Drawn to People Just Like You? It's Hard Wired in You

So you think you're drawn to liberal, social-cause-minded politicians because you love Hillary?  Nah.  It was in you all along.

According to a new study, our desire for like-minded others is actually hard-wired in us and it controls our choices in friends and partners.  (Though maybe not in my house.  My husband has become a Fox News-lover and somehow, we're still married.)

But, in what might be considered a paradigm shift, the study’s most surprising finding may be that people in relationships do not change each other over time. Instead, researchers' evidence places new emphasis on the earliest moments of a relationship—revealing that future friends or partners are already similar at the outset of their social connection, a major new finding, say the authors.

"Picture two strangers striking up a conversation on a plane, or a couple on a blind date,” says Assistant Professor of Psychology Angela Bahns (Wellesley College).  “From the very first moments of awkward banter, how similar the two people are is immediately and powerfully playing a role in future interactions. Will they connect? Or walk away? Those early recognitions of similarity are really consequential in that decision."
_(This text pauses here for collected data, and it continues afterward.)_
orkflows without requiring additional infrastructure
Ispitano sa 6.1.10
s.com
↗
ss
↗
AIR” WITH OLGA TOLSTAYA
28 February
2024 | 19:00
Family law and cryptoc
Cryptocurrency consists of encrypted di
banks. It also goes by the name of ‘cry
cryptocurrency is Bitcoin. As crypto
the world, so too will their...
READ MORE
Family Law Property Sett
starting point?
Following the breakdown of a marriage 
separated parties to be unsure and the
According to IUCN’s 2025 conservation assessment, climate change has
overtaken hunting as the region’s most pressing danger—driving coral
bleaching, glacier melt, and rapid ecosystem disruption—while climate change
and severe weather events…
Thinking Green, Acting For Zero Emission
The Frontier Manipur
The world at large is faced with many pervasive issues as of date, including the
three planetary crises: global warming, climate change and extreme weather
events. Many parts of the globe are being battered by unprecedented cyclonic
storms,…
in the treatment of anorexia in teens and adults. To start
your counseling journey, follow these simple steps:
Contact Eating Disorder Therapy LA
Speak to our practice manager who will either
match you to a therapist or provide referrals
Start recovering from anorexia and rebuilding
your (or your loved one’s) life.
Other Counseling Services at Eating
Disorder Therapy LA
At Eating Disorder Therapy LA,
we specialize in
 Whether or not a relationship develops could depend on the level of similarity the two individuals share from the beginning of their meeting. “You try to create a social world where you’re comfortable, where you succeed, where you have people you can trust and with whom you can cooperate to meet your goals,” adds Professor of Psychology Chris Crandall (University of Kansas). “To create this, similarity is very useful, and people are attracted to it most of the time.”

Forget opposites attract, they say.

Bahns and Crandall stress the research shows people are not seeking shared similarity on one or two particular topics. “People are more similar than chance on almost everything we measure, and they are especially similar on the things that matter most to them personally,” Bahns says.
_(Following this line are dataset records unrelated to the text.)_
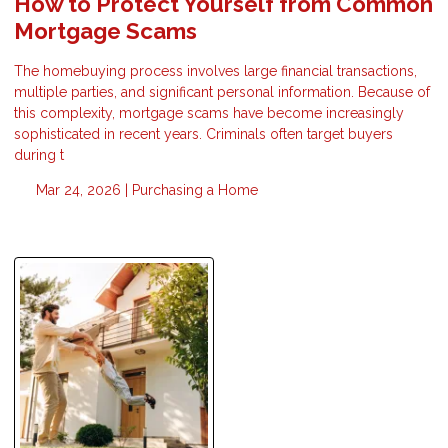
How to Protect Yourself from Common
Mortgage Scams
The homebuying process involves large financial transactions,
multiple parties, and significant personal information. Because of
this complexity, mortgage scams have become increasingly
sophisticated in recent years. Criminals often target buyers
during t
Mar 24, 2026 |
Purchasing a Home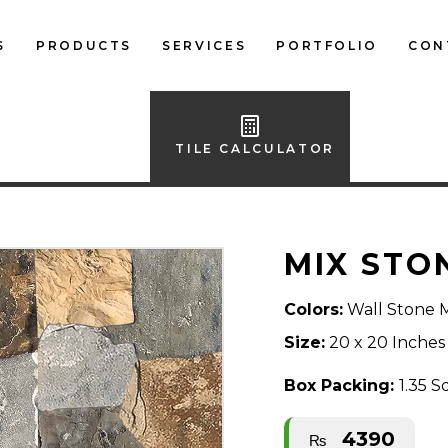
S
PRODUCTS
SERVICES
PORTFOLIO
CON
LOCAL FLOOR TILES
IMPORTED FLOOR
TILE CALCULATOR
TILES
LOCAL WALL TILES
MIX STO
IMPORTED WALL
TILES
Colors:
Wall Stone 
BATH ACCESSORIES
Size:
20 x 20 Inches
FURNITURE
Box Packing:
1.35 S
4390
₨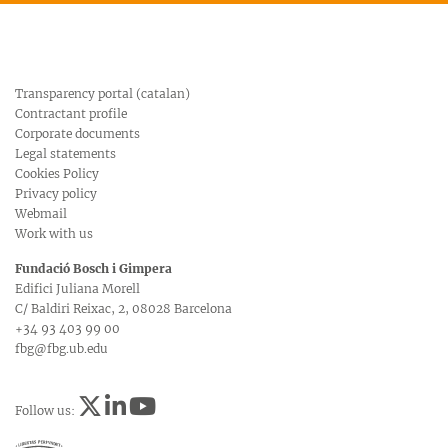
Transparency portal (catalan)
Contractant profile
Corporate documents
Legal statements
Cookies Policy
Privacy policy
Webmail
Work with us
Fundació Bosch i Gimpera
Edifici Juliana Morell
C/ Baldiri Reixac, 2, 08028 Barcelona
+34 93 403 99 00
fbg@fbg.ub.edu
Follow us: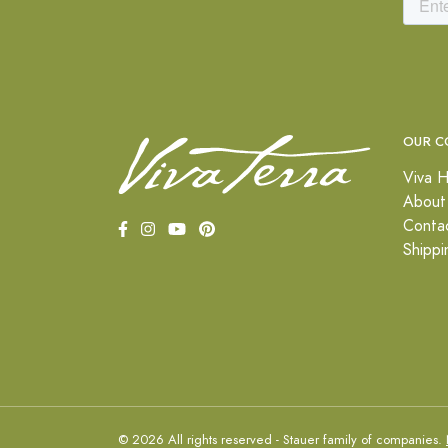
OUR C
Viva H
About
Conta
Shippi
© 2026 All rights reserved - Stauer family of companies.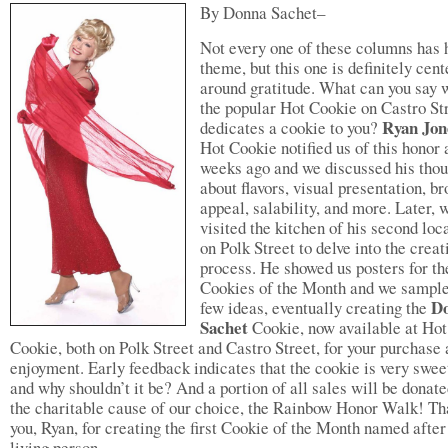
By Donna Sachet–
Not every one of these columns has 
theme, but this one is definitely cen
around gratitude. What can you say
the popular Hot Cookie on Castro St
Ryan Jo
dedicates a cookie to you?
Hot Cookie notified us of this honor 
weeks ago and we discussed his thou
about flavors, visual presentation, b
appeal, salability, and more. Later, 
visited the kitchen of his second loc
on Polk Street to delve into the creat
process. He showed us posters for th
Cookies of the Month and we sampl
D
few ideas, eventually creating the
Sachet
Cookie, now available at Hot
Cookie, both on Polk Street and Castro Street, for your purchase
enjoyment. Early feedback indicates that the cookie is very swe
and why shouldn’t it be? And a portion of all sales will be donate
the charitable cause of our choice, the Rainbow Honor Walk! T
you, Ryan, for creating the first Cookie of the Month named after
living person.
I suppose that's true.  My husband and I met at a singles weekend (they did that in those days), and though we were different religions, had different careers, and he loved tennis and I'm a klutz, I knew right away that he shared my most important requirements -- honesty, decency and honor.  It's stayed true through the years.

 The researchers did say the quest for similarity in friends could result in a lack of exposure to other ideas, values and perspectives. “Getting along with people who aren’t like you is really useful,” says Crandall. “Friends are for comfort, taking it easy, relaxing, not being challenged — and those are good things. But you can’t have only that need. You also need new ideas, people to correct you when you’re loony. If you hang out only with people who are loony like you, you can be out of touch with the big, beautiful diverse world.”